Apply what you read.
a) In the article on adult education at Johns Hopkins, list every number that appears written in digits, in the order they occur.
b) Answer these questions from the article on adult education at Johns Hopkins.
(i) In what year did the Johns Hopkins University accept its first class of students?
(ii) Which degree programs did the Advanced Academic Programs division offer at first?
(iii) Who wrote the article?
c) Quote the stretch of the article on adult education at Johns Hopkins from "By Greg Rienzi" through "learners was born.".

Text for analysis.
Sarah Steinberg, associate dean of KSAS's Advanced Academic Programs.

Sarah Steinberg looks at past and future KSAS programs

By Greg Rienzi
The Gazette

In 1876, the year the Johns Hopkins University accepted its first class of students, it also opened up its doors to nonmatriculated adults to take part in a series of public lecture courses. In essence, the concept of a Johns Hopkins education for part-time learners was born.

Today, adult education flourishes at the university as thousands annually enroll in its various degree- and certificate-granting programs. Last year the number of master's degrees conferred on part-time students exceeded the number of those conferred on full-time students.

A significant portion of these part-time students participate in the School of Arts and Sciences' Advanced Academic Programs. Founded in 1992, the division initially offered degree programs in biotechnology and writing; in its first year, it enrolled almost 250 students. Today, the AAP offers 10 master's degree programs and two certificate offerings, and enrollments exceed 5,200 annually.

Study material.
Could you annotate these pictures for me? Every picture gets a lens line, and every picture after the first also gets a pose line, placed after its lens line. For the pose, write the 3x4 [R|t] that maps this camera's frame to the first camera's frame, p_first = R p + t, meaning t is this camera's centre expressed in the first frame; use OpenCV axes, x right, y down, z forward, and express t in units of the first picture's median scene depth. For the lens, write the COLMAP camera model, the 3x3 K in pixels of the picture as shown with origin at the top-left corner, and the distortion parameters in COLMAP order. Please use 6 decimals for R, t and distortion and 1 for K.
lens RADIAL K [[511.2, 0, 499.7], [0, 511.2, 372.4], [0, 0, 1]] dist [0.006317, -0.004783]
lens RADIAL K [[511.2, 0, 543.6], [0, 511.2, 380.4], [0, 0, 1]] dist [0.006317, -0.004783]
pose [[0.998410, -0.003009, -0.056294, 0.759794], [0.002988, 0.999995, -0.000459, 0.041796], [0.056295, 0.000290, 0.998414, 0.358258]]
==
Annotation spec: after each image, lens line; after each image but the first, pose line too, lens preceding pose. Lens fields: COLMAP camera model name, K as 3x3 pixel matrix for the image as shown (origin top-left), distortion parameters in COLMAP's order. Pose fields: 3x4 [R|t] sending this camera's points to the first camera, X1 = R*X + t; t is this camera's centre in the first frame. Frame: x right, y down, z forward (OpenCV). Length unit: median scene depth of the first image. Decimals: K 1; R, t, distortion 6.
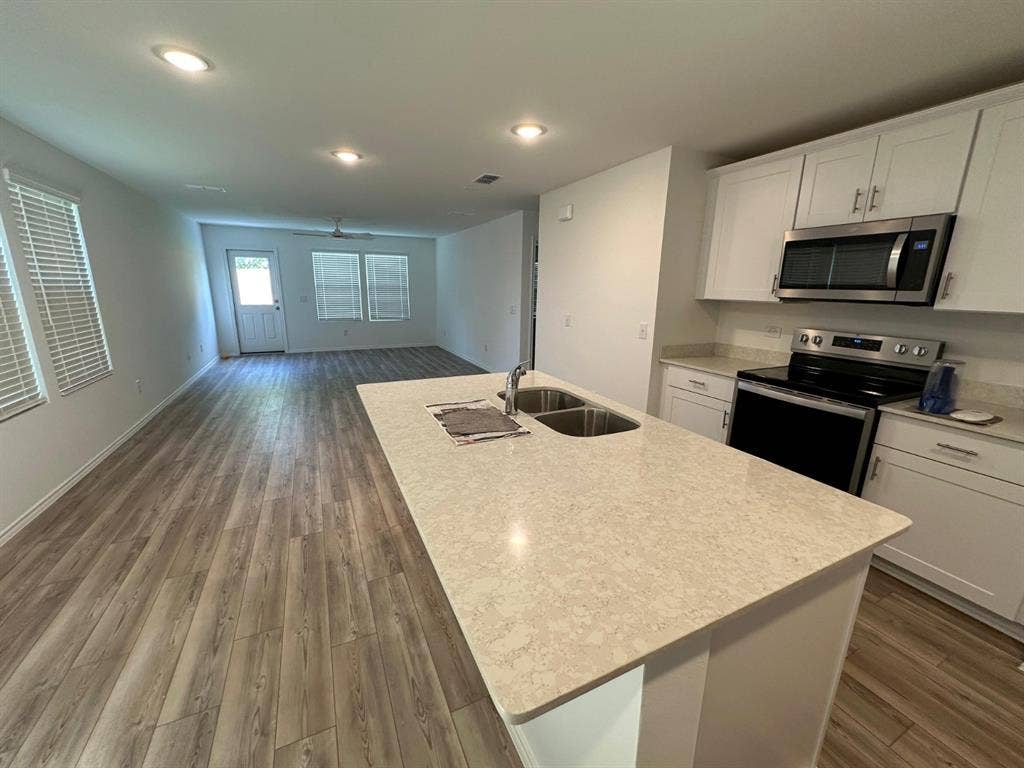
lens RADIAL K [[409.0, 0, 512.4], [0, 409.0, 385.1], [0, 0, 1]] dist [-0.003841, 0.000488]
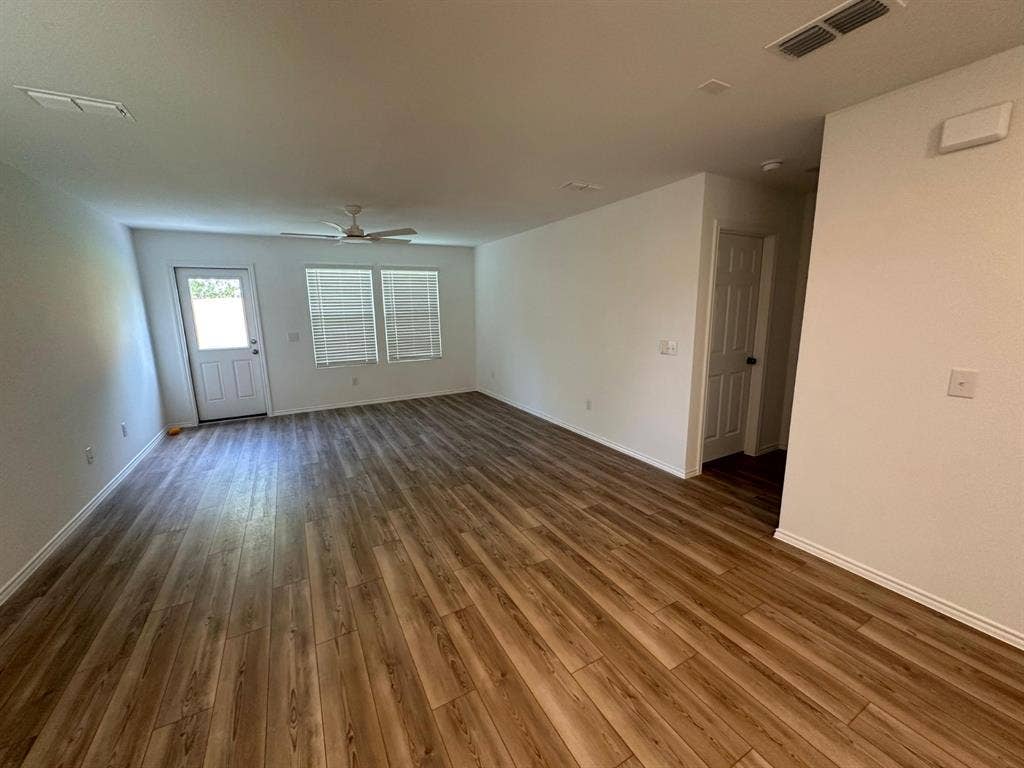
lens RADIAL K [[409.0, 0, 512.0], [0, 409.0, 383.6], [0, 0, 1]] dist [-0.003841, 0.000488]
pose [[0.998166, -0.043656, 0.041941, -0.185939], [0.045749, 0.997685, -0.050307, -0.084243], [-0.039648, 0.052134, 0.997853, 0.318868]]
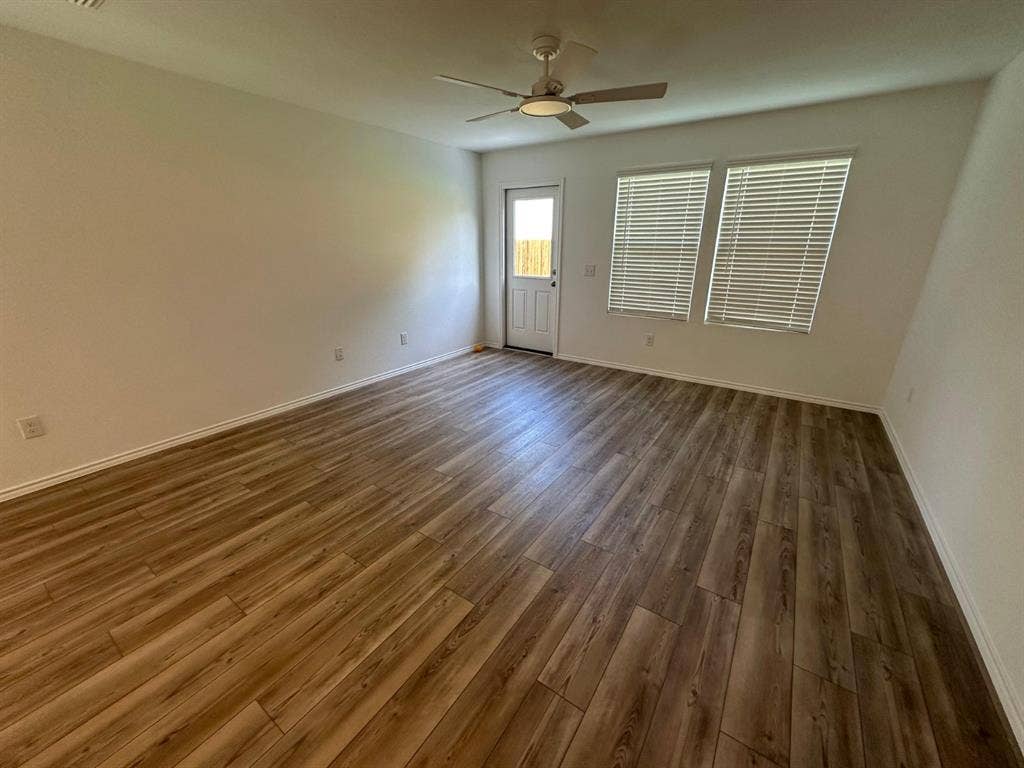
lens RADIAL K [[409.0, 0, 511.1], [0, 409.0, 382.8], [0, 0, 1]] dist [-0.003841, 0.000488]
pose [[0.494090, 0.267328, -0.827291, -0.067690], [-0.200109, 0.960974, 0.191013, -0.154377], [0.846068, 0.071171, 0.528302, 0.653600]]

Per-task outputs.
a) 1876, 1992, 250, 10, 5,200

b)
(i) 1876
(ii) Biotechnology and writing
(iii) Greg Rienzi

c)
By Greg Rienzi
The Gazette

In 1876, the year the Johns Hopkins University accepted its first class of students, it also opened up its doors to nonmatriculated adults to take part in a series of public lecture courses. In essence, the concept of a Johns Hopkins education for part-time learners was born.